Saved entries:
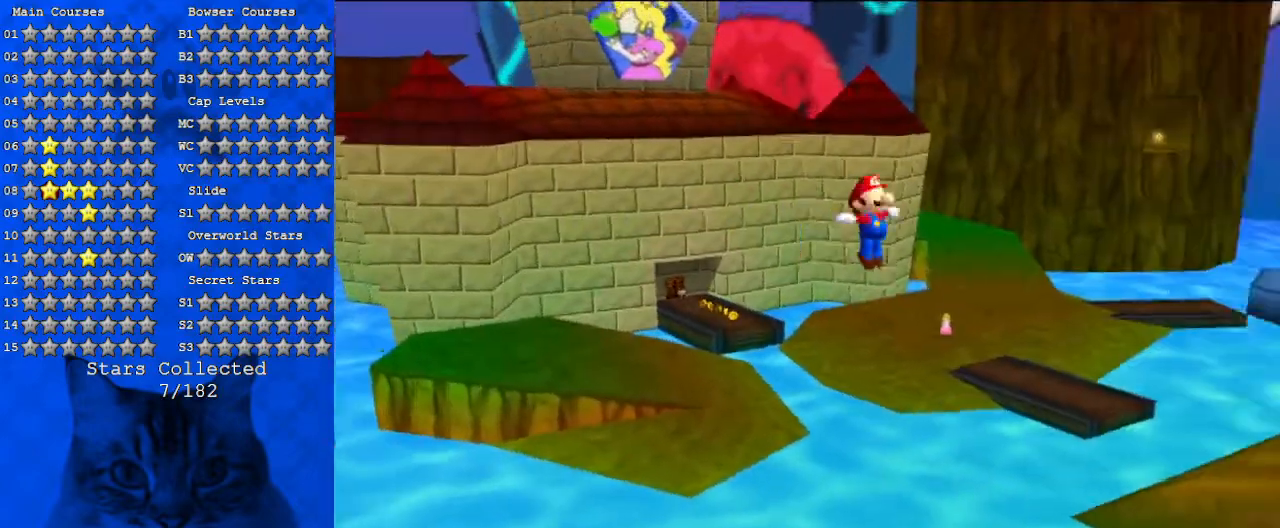
{"keys": ["shift", "up"], "events": [[33, "left", "up"], [67, "a", "up"], [100, "right", "down"], [300, "a", "down"], [433, "a", "up"], [433, "right", "up"]]}
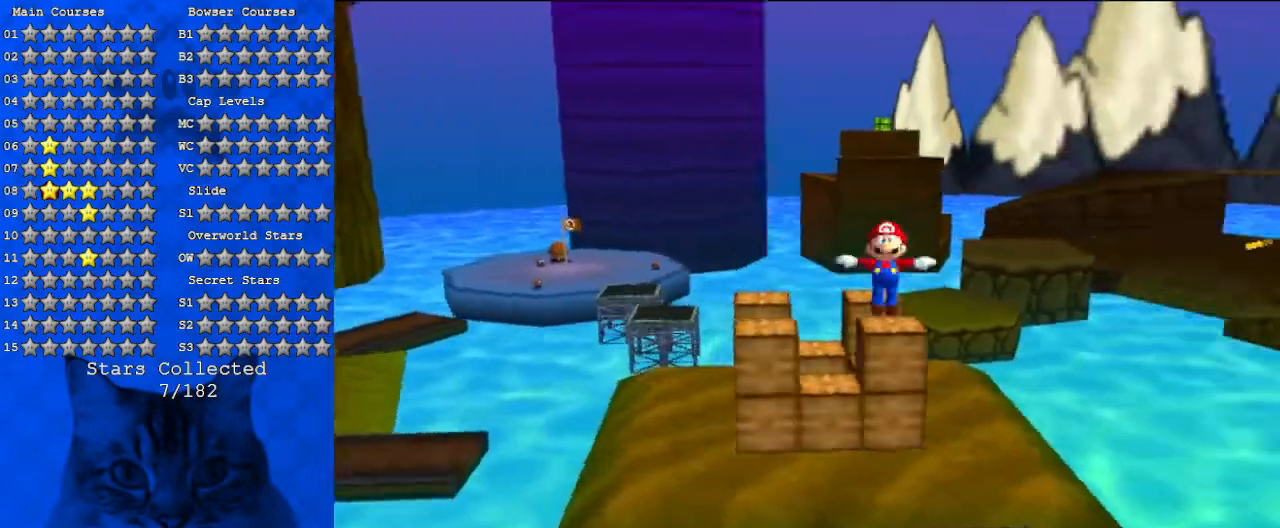
{"keys": ["d", "left", "shift", "up"], "events": [[367, "left", "down"], [500, "d", "down"]]}
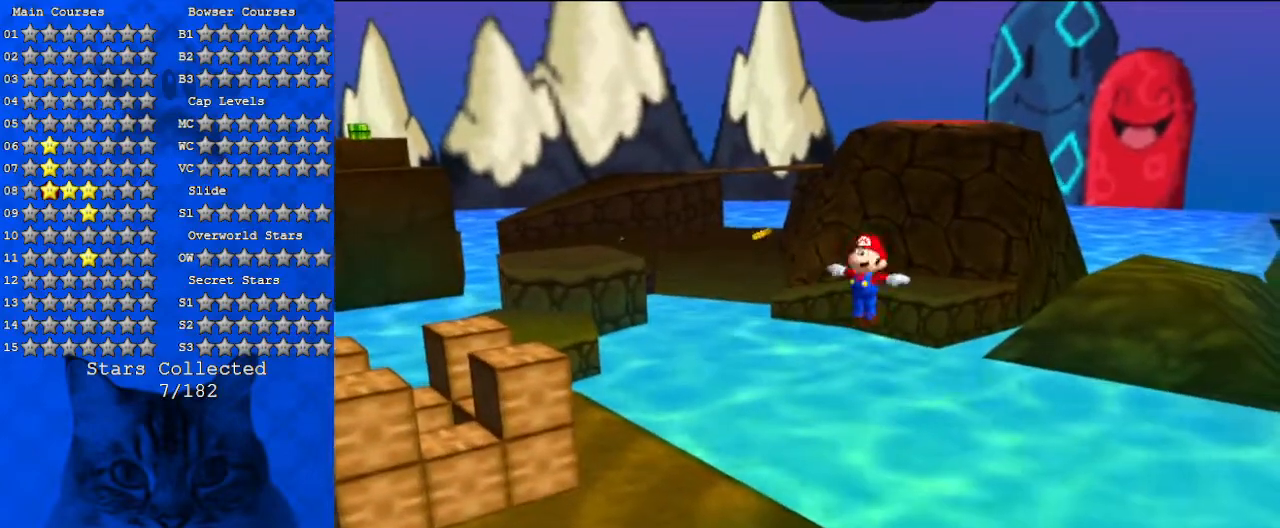
{"keys": ["shift", "up"], "events": [[100, "d", "up"], [133, "left", "up"]]}
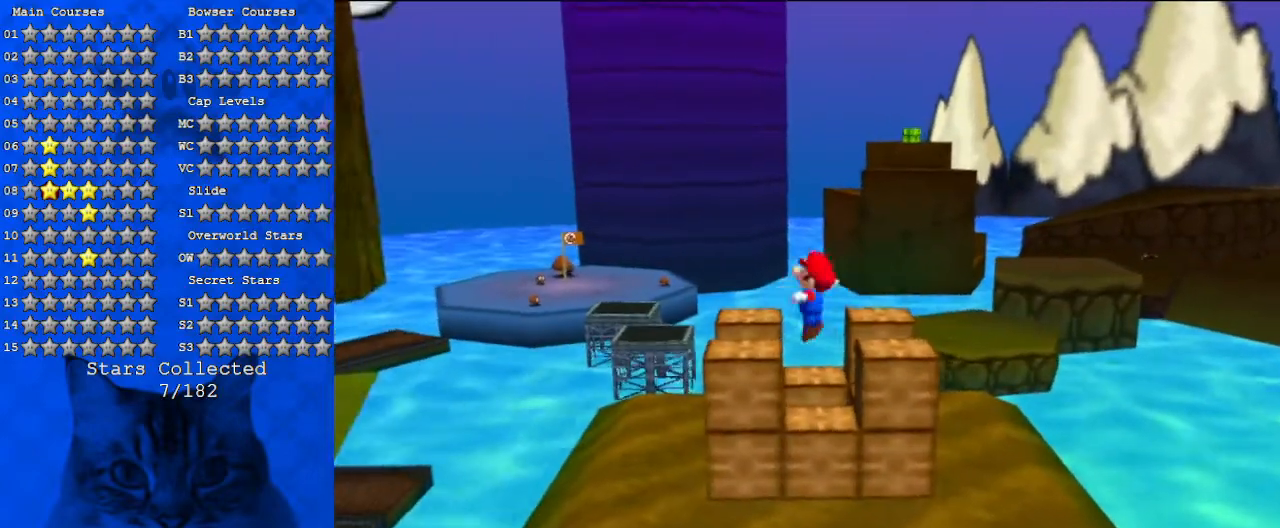
{"keys": ["shift", "up"], "events": [[100, "right", "down"], [133, "a", "down"], [133, "right", "up"], [300, "a", "up"], [300, "left", "down"], [467, "left", "up"]]}
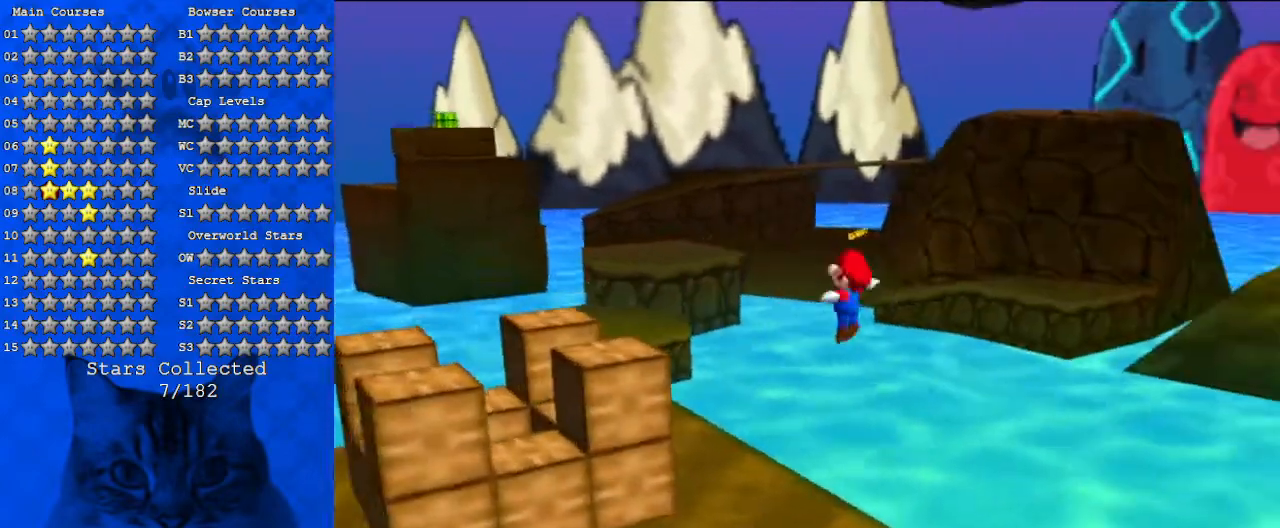
{"keys": ["left", "shift", "up"], "events": [[167, "left", "down"]]}
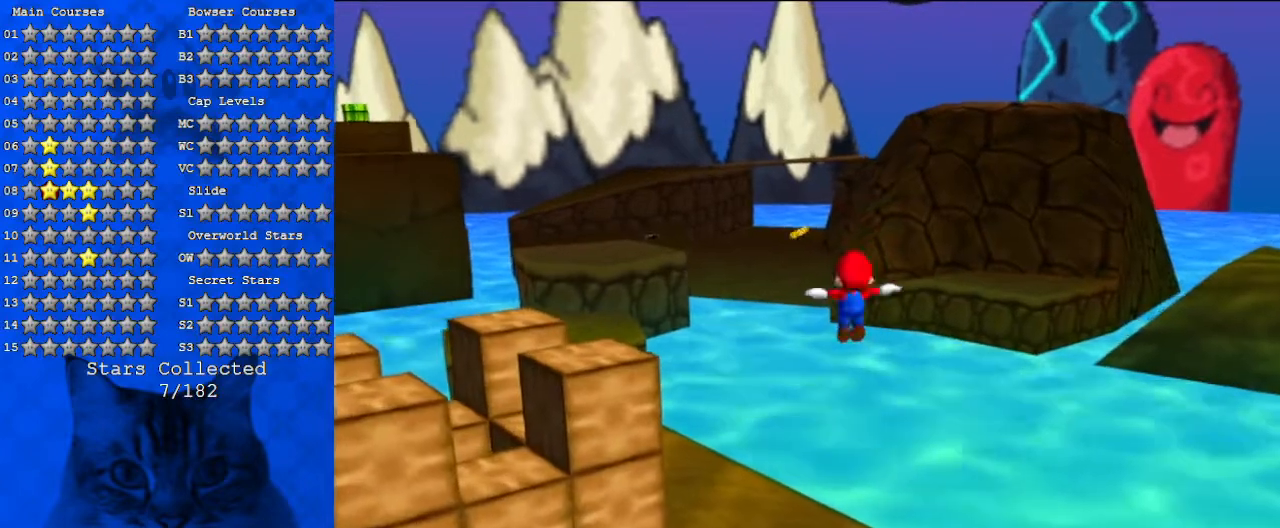
{"keys": ["left", "shift", "up"], "events": []}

EXERCISE PROMPT: Give back each line above verbatim, dropping every picture.

RESULT OF THE EXERCISE:
{"keys": ["shift", "up"], "events": [[33, "left", "up"], [67, "a", "up"], [100, "right", "down"], [300, "a", "down"], [433, "a", "up"], [433, "right", "up"]]}
{"keys": ["d", "left", "shift", "up"], "events": [[367, "left", "down"], [500, "d", "down"]]}
{"keys": ["shift", "up"], "events": [[100, "d", "up"], [133, "left", "up"]]}
{"keys": ["shift", "up"], "events": [[100, "right", "down"], [133, "a", "down"], [133, "right", "up"], [300, "a", "up"], [300, "left", "down"], [467, "left", "up"]]}
{"keys": ["left", "shift", "up"], "events": [[167, "left", "down"]]}
{"keys": ["left", "shift", "up"], "events": []}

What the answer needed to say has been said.